I wish this could be Miles’ story in his own words. It pains me to have to describe him as nonverbal, especially because he is very social and communicative in his own ways. Because he cannot speak per se, I am his willing mouthpiece and advocate whenever necessary. By serving his myriad needs, I have learned how to be a very squeaky wheel, and that has served us well. I hope to do right by him in the way I tell my version here.

This is also not my husband’s story. S has experienced fathering Miles in his own way, which is quite different from mine. Thankfully, our styles and temperaments complement one another. His more relaxed approach calms down my Type A qualities. We are a team that has made impossible decisions together for our child. We have handled countless medical scares and emergencies. We have lived in the hospital for months with Miles. We have nearly lost him more than once.

I’d be lying if I said this wasn’t also my story as Miles’ sometimes-resentful primary caregiver. I often feel trapped and claustrophobic with the demands of the job. I desperately need freedom and space, but also refuge, whenever possible. The truth is that my unconditional love for Miles, and my difficult feelings about his care requirements, co-exist within my heart. Some days I am furious at our situation, but I never love Miles any less for it. I daresay that most caregivers would be greatly helped by being encouraged to fully express their true feelings without being judged as unloving. Trust me—the two emotions are not mutually exclusive.
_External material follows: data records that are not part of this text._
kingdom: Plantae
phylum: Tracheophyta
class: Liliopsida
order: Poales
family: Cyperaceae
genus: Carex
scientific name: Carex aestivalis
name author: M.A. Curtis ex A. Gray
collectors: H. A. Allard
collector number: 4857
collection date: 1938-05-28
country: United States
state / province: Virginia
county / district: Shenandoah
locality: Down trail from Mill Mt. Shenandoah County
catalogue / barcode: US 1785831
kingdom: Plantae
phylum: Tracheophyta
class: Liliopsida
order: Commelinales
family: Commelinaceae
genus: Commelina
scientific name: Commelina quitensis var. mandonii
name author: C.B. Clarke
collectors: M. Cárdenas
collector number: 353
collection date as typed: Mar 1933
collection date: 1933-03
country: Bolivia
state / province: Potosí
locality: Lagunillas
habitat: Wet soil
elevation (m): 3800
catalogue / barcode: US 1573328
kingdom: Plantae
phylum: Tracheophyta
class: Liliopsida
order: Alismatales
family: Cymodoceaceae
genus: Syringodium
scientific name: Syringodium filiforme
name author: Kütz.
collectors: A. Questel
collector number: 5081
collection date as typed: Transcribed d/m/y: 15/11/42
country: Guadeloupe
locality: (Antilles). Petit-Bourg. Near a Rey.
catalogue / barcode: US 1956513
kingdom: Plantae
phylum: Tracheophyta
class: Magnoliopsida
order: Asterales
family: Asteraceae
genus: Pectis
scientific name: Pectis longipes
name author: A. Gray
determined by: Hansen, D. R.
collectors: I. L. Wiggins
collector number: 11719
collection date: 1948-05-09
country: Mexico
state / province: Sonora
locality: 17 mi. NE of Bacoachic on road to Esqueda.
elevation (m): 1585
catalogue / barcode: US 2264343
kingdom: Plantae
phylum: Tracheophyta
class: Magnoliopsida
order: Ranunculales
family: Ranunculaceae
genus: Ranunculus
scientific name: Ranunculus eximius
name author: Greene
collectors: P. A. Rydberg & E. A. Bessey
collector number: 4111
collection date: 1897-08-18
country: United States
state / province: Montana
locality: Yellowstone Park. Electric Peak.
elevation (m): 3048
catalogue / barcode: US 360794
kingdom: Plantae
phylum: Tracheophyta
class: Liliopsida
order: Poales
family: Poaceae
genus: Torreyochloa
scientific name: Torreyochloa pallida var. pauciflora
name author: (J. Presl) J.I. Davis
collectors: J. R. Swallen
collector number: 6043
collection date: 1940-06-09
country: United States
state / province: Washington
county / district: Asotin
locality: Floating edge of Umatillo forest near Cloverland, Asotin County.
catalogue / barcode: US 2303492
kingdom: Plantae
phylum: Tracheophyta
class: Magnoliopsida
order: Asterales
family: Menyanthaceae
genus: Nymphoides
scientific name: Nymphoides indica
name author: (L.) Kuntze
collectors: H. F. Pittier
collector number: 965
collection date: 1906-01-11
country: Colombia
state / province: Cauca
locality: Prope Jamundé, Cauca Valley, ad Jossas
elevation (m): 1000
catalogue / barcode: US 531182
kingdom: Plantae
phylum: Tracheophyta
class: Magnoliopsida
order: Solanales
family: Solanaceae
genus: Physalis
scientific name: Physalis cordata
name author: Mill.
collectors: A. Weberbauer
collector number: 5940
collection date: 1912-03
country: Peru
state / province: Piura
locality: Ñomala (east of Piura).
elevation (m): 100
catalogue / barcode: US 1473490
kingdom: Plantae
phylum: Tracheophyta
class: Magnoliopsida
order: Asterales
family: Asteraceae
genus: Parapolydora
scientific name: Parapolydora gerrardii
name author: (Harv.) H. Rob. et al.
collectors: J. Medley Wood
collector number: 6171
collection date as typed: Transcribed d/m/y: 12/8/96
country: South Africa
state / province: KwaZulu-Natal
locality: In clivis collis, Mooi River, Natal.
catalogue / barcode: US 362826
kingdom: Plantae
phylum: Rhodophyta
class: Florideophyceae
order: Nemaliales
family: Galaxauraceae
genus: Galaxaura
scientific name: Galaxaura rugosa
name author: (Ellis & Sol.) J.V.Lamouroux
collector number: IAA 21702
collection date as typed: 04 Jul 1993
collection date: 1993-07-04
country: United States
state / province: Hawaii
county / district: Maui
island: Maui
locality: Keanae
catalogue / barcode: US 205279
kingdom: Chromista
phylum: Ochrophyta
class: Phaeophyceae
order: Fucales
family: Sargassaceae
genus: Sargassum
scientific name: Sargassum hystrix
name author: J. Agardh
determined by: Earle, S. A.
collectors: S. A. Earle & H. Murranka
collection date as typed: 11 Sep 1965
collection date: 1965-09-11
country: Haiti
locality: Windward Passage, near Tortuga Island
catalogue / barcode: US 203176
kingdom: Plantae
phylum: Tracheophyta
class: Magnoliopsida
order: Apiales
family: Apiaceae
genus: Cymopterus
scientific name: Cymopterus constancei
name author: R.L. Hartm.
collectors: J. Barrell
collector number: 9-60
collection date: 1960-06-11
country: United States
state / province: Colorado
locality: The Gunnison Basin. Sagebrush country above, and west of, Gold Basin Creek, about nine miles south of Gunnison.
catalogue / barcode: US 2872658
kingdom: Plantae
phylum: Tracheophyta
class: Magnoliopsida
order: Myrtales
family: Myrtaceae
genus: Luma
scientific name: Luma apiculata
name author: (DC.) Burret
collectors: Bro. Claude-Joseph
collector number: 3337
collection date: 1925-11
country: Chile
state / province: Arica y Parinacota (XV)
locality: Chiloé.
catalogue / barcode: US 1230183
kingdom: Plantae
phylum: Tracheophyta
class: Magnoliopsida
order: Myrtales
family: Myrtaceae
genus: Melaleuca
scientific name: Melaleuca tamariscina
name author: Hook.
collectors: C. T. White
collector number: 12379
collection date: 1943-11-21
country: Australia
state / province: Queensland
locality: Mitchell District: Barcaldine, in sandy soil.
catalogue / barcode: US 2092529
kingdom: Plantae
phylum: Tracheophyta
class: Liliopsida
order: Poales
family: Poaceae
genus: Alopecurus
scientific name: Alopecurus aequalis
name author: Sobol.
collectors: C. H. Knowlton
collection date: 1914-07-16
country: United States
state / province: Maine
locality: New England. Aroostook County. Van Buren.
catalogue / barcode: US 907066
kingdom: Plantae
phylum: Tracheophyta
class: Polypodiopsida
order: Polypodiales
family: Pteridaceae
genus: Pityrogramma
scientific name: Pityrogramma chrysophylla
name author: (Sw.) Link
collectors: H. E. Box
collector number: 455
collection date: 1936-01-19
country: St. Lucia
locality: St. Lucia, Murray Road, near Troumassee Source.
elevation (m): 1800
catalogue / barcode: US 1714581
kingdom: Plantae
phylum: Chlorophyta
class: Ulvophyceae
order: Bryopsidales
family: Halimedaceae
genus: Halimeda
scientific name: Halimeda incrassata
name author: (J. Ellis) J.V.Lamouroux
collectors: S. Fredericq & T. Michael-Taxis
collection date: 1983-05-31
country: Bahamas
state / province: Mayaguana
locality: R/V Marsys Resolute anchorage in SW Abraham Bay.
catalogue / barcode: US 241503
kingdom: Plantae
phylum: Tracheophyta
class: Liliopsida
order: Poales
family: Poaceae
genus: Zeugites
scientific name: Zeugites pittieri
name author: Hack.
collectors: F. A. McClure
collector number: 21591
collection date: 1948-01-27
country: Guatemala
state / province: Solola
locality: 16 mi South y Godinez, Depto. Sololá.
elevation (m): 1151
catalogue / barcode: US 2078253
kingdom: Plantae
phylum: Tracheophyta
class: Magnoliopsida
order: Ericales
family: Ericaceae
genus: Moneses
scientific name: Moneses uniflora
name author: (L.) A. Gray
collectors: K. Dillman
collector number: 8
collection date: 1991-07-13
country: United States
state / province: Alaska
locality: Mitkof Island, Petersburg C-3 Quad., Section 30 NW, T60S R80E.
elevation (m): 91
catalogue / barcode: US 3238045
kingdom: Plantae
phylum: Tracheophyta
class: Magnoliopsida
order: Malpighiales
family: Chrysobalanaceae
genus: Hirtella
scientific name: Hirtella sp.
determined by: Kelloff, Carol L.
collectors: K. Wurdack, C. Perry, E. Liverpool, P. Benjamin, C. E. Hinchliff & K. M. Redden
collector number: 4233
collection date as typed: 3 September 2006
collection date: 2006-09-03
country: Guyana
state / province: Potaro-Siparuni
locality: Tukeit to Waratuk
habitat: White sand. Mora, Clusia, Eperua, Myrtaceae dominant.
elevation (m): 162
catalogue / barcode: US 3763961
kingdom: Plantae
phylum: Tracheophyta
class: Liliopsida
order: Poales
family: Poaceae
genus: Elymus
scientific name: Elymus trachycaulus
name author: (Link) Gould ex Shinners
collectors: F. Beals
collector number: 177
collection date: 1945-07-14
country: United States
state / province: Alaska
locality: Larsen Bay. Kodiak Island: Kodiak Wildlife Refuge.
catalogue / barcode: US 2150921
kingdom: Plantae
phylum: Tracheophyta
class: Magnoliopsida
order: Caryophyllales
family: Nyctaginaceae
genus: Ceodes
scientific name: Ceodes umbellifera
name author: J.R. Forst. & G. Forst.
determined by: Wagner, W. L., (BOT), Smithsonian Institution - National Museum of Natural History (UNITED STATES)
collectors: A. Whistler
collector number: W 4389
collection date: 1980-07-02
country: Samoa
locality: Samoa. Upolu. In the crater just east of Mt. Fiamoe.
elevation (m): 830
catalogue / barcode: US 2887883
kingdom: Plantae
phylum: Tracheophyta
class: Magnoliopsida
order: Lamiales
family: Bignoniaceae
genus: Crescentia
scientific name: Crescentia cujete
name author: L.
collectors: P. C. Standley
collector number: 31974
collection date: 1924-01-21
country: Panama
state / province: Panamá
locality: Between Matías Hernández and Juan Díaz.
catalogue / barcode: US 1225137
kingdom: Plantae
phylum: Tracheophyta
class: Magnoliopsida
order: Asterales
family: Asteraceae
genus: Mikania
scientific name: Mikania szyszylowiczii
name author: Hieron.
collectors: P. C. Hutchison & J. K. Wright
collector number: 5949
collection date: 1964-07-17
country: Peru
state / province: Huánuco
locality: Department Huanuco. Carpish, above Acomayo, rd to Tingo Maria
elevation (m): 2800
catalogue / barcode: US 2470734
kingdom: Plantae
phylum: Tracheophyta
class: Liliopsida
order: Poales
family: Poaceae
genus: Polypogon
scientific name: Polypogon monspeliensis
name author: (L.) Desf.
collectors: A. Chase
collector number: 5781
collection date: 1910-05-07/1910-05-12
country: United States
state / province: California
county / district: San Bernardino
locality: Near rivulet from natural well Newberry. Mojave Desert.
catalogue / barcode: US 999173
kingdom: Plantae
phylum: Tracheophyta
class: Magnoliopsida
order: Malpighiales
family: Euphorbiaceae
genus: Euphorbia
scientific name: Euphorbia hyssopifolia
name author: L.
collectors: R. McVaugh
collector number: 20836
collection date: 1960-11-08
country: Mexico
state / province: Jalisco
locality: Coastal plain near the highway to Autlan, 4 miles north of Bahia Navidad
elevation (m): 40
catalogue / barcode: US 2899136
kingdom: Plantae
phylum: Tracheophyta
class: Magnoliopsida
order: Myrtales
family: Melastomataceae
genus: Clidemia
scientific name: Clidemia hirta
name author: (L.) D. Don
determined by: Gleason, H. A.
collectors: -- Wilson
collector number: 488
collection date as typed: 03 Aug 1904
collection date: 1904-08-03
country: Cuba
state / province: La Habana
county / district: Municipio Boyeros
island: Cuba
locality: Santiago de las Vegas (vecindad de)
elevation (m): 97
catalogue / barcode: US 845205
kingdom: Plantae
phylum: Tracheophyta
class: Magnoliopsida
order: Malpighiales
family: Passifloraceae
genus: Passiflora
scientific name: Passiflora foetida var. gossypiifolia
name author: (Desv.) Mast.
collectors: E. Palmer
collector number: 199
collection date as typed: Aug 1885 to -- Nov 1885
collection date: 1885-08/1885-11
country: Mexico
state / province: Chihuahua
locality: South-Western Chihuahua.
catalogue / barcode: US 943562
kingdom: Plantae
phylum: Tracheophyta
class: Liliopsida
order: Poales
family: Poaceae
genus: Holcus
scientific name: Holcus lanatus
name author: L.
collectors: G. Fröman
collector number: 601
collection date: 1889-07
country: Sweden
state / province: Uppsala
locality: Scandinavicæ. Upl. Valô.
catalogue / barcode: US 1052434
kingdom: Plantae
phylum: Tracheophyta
For families like ours, life with a chronically sick child is often lived in survival mode, full of struggle and unseemly emotion and, yes, outbursts. It is raw. Love is sometimes the only way we get through.

I’d be very remiss in not sharing that Miles has a healthy, typically developing younger brother who brings us great joy and makes our hearts even more swollen and fragile. Sticking with our original family plan and having another child after Miles was scary, but also the most normalizing and healing thing we could have done. Our joy at having Z enabled us to remove our “sick-kid blinders” to a degree. It also somehow made us appreciate and celebrate Miles even more. Our two sons could not be more different. For Z, we have challenges upon us in making him feel that he gets equal attention and love from us. Siblings in families like ours can suffer quite a bit from the fallout. I am witnessing firsthand that it can be a quiet suffering, so I employ my advocacy skills for him as well. Some days, I only know how to make things better by hugging it out with my precocious and sometimes-lonely little boy.

Fighting for Miles’ cognitive life and his very future created considerable fallout. Our marriage was ransacked for a number of years by the shared loss, stress, and grief that S and I experienced. My will to live disappeared for a time, when our baby was seizing all day and we could not make it stop. Hope left our marriage, and pain and despair became our daily food. S and I just wanted our mostly idyllic life back. Most of all, though, we wanted the healthy baby that had been promised to us for so long in our dreams. We had kissed him and held him in our arms. It turned out that that perfect, brilliant Miles was a figment. We wanted to wake up from the nightmare of a doomed life for our child. With years of devotion, and a couple of miracles, we have turned “impossible” into “bittersweet.” We have grown into wisdom. We take little for granted anymore.

This is my story of trying my best to love and lift up my totally reliant son, my gifted and needy other son, and my devoted partner and best friend. It’s a survival story of locating hope and joy once again. My work of healing and finding meaning never ends.

This motherly love inside compels me to tell the world how having an utterly helpless child has redefined and reprioritized my own life entirely.